WHAT THE TASK REQUIRES: The needed output is the run of lines below from the one containing "Figure 11. Relationship" through the one containing "Figure 12. The", copied exactly and free of pictures.

DATA EXTRACTS:
* * * * *

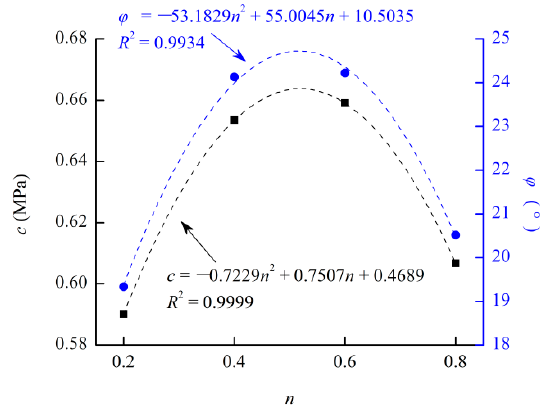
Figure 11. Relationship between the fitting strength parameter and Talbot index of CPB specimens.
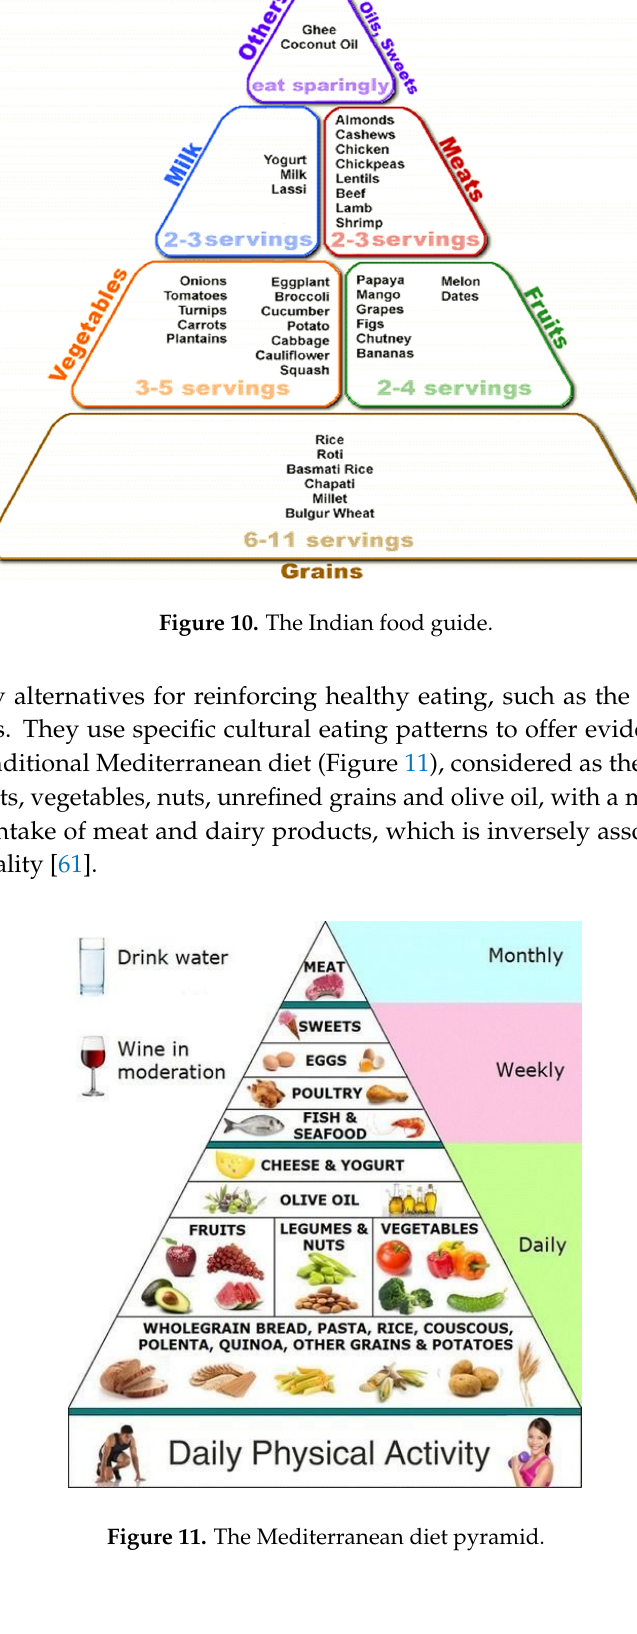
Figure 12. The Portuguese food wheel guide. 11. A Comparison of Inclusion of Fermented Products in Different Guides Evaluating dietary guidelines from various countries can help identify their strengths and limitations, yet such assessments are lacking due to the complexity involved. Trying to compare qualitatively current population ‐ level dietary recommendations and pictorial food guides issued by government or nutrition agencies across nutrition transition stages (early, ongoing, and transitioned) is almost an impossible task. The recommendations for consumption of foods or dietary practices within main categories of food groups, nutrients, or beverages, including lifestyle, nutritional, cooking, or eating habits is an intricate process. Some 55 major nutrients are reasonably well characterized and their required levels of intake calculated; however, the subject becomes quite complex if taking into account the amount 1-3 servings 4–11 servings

* * * * *

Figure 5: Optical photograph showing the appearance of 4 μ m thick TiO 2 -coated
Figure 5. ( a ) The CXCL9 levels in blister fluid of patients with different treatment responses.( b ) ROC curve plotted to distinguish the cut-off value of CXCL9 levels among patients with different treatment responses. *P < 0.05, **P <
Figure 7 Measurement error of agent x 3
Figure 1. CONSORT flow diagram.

* * * * *

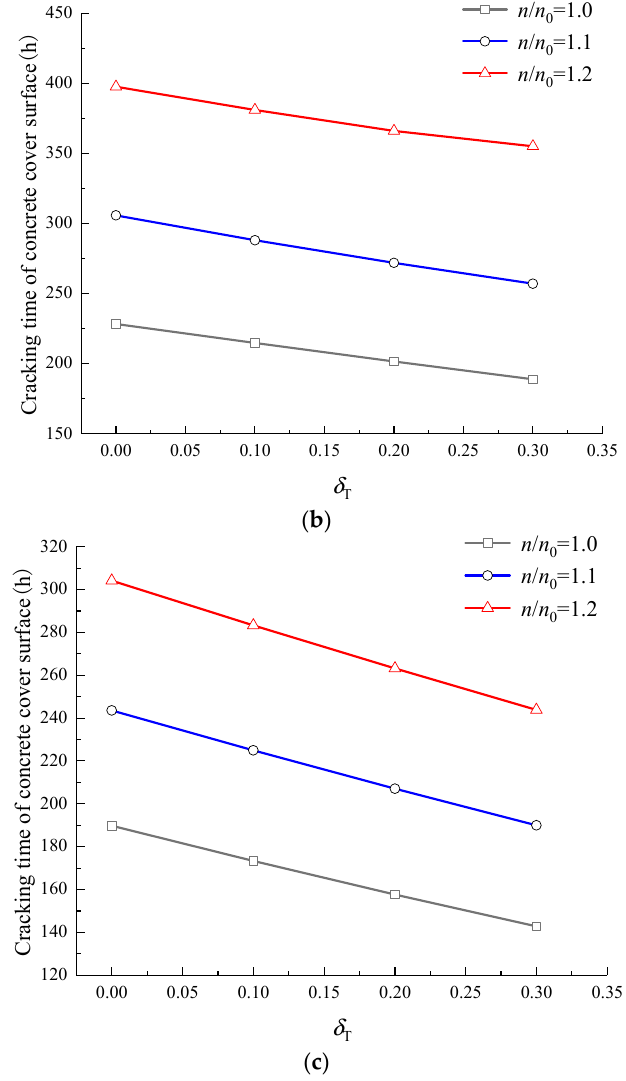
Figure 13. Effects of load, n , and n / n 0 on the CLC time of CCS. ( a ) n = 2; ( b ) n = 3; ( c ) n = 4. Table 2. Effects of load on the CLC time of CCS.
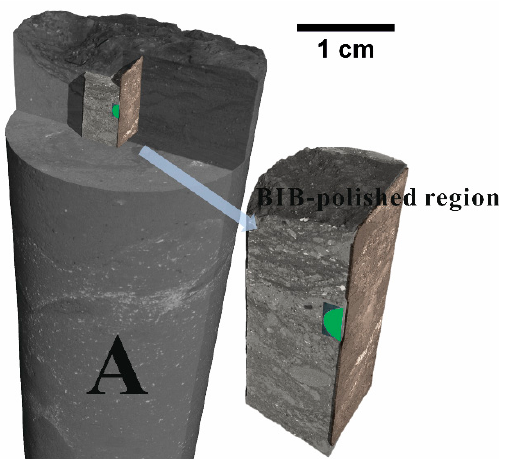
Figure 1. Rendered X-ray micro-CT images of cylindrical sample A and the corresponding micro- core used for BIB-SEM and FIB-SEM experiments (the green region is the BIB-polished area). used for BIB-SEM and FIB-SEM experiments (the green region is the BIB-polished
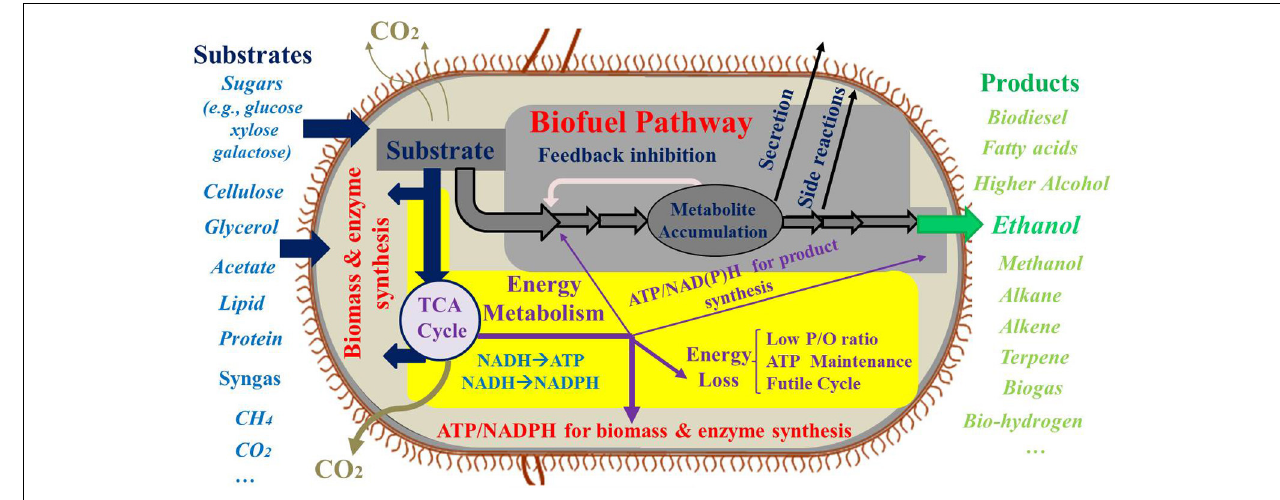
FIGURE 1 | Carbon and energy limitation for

* * * * *

TASK ANSWER:
Figure 11. Relationship between the fitting strength parameter and Talbot index of CPB specimens.
Figure 12. The Portuguese food wheel guide. 11. A Comparison of Inclusion of Fermented Products in Different Guides Evaluating dietary guidelines from various countries can help identify their strengths and limitations, yet such assessments are lacking due to the complexity involved. Trying to compare qualitatively current population ‐ level dietary recommendations and pictorial food guides issued by government or nutrition agencies across nutrition transition stages (early, ongoing, and transitioned) is almost an impossible task. The recommendations for consumption of foods or dietary practices within main categories of food groups, nutrients, or beverages, including lifestyle, nutritional, cooking, or eating habits is an intricate process. Some 55 major nutrients are reasonably well characterized and their required levels of intake calculated; however, the subject becomes quite complex if taking into account the amount 1-3 servings 4–11 servings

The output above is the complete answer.